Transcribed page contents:
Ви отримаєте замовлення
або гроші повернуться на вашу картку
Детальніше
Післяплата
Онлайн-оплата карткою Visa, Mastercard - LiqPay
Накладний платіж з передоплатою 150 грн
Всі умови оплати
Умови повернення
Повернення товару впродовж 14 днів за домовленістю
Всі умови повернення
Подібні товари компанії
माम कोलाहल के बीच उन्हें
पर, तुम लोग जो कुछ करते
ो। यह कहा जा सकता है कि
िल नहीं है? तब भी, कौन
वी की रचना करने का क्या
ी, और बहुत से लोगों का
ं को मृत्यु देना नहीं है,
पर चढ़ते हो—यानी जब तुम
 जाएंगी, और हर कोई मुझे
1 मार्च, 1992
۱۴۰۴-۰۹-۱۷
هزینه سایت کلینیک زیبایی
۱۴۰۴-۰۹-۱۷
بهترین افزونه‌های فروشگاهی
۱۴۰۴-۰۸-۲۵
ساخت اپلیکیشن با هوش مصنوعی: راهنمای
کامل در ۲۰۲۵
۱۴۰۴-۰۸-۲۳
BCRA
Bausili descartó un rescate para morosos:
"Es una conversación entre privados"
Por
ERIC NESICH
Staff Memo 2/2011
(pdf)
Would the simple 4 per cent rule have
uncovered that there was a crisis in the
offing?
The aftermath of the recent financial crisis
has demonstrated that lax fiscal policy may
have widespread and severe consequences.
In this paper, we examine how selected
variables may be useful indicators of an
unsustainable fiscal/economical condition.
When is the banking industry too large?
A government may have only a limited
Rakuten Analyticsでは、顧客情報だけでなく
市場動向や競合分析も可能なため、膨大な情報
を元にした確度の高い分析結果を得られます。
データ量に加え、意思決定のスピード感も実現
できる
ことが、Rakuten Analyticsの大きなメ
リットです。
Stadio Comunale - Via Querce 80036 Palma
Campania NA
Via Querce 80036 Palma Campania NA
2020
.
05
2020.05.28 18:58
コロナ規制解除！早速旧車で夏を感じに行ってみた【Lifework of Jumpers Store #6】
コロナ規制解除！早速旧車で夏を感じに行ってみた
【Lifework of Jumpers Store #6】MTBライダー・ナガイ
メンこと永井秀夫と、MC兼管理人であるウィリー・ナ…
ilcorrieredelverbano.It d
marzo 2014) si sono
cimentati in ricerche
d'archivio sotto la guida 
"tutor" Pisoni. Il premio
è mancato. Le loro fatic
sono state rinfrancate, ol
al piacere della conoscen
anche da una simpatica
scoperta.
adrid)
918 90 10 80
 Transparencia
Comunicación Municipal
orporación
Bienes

Exercise details:
Find the lines in the entries above where "that" occurs, and copy each of them.

Worked solution:
uncovered that there was a crisis in the
has demonstrated that lax fiscal policy may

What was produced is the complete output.